**Problem to solve**
Each record, word for word and stripped of pictures, is what the answer should contain.

START Data shown

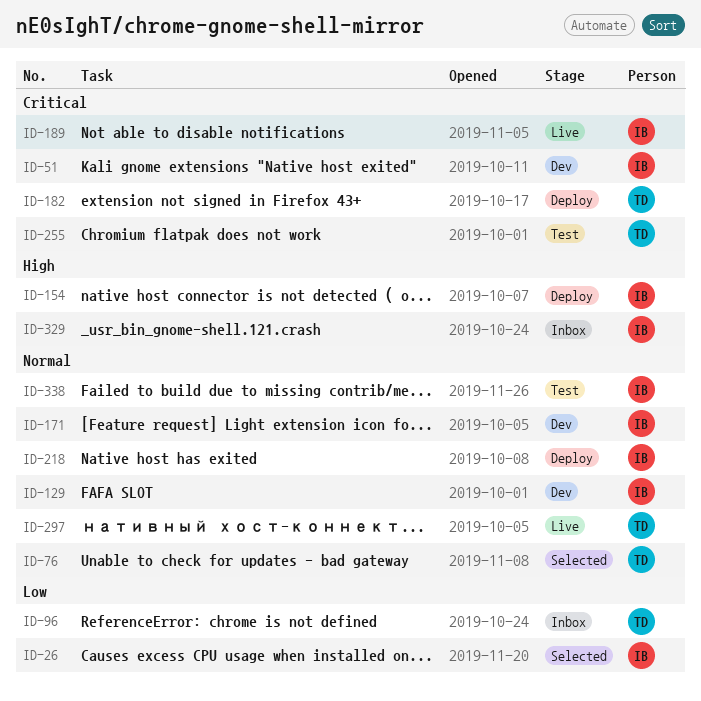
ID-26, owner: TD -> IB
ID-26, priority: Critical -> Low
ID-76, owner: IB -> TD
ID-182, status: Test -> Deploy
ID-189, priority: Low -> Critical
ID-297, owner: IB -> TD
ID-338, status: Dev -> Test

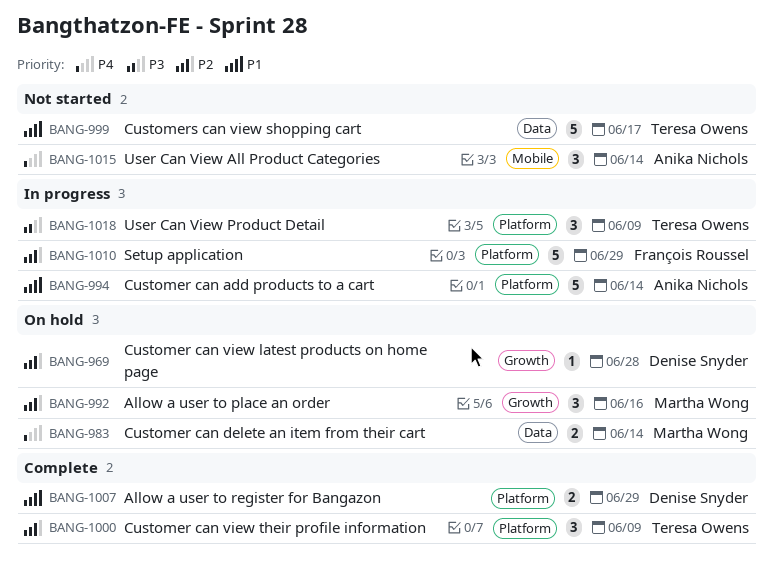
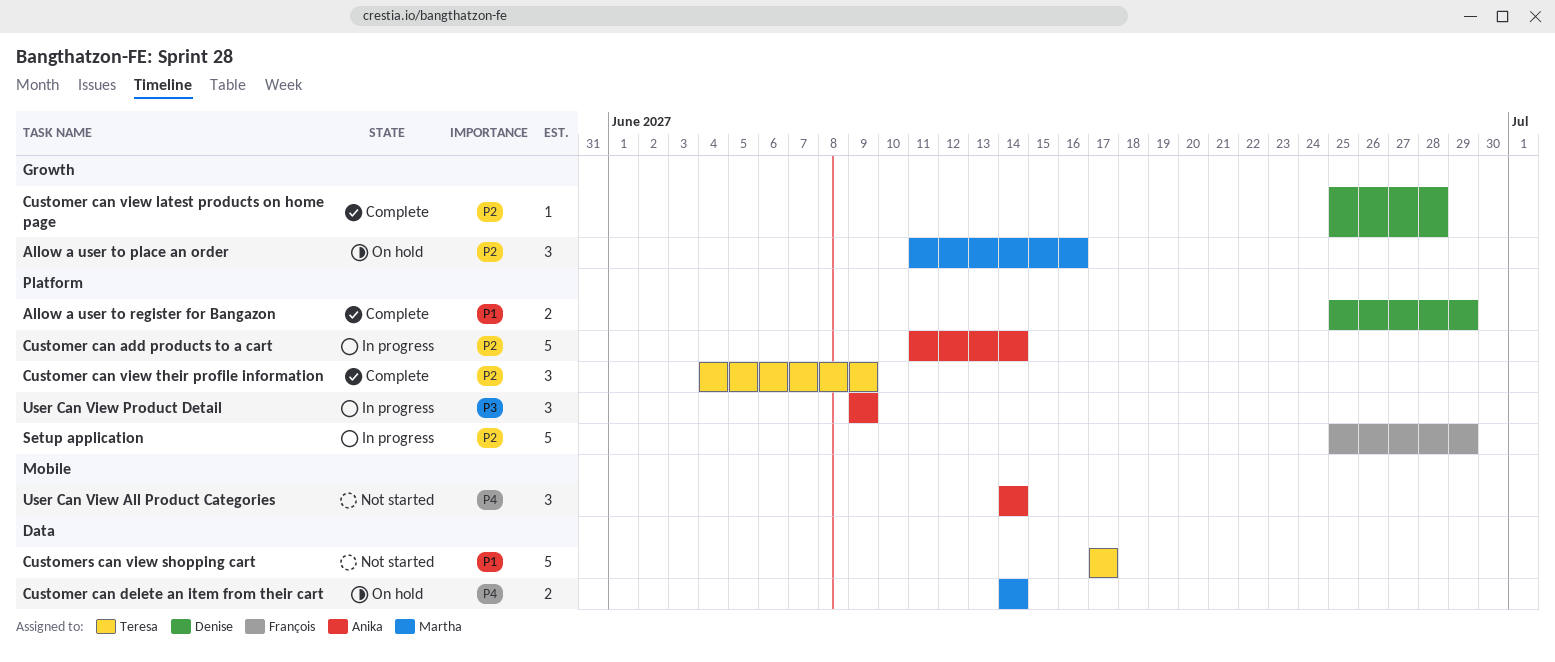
Customer can add products to a cart, priority: P1 -> P2
Customer can view latest products on home page, status: On hold -> Complete
User Can View Product Detail, owner: Teresa Owens -> Anika Nichols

END Data shown

**Result of this exercise**
ID-26, owner: TD -> IB
ID-26, priority: Critical -> Low
ID-76, owner: IB -> TD
ID-182, status: Test -> Deploy
ID-189, priority: Low -> Critical
ID-297, owner: IB -> TD
ID-338, status: Dev -> Test

Customer can add products to a cart, priority: P1 -> P2
Customer can view latest products on home page, status: On hold -> Complete
User Can View Product Detail, owner: Teresa Owens -> Anika Nichols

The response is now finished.